• [Records supplied]
>>>>>

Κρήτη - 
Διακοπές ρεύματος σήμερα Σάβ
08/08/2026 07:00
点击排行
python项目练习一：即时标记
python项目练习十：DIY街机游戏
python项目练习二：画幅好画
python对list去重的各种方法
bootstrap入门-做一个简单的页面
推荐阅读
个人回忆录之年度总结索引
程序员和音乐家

<<<<<

• [Work to complete] Set down every line of the data above word for word, with each character and line break unchanged.

• [Output of the exercise]
Κρήτη - 
Διακοπές ρεύματος σήμερα Σάβ
08/08/2026 07:00
点击排行
python项目练习一：即时标记
python项目练习十：DIY街机游戏
python项目练习二：画幅好画
python对list去重的各种方法
bootstrap入门-做一个简单的页面
推荐阅读
个人回忆录之年度总结索引
程序员和音乐家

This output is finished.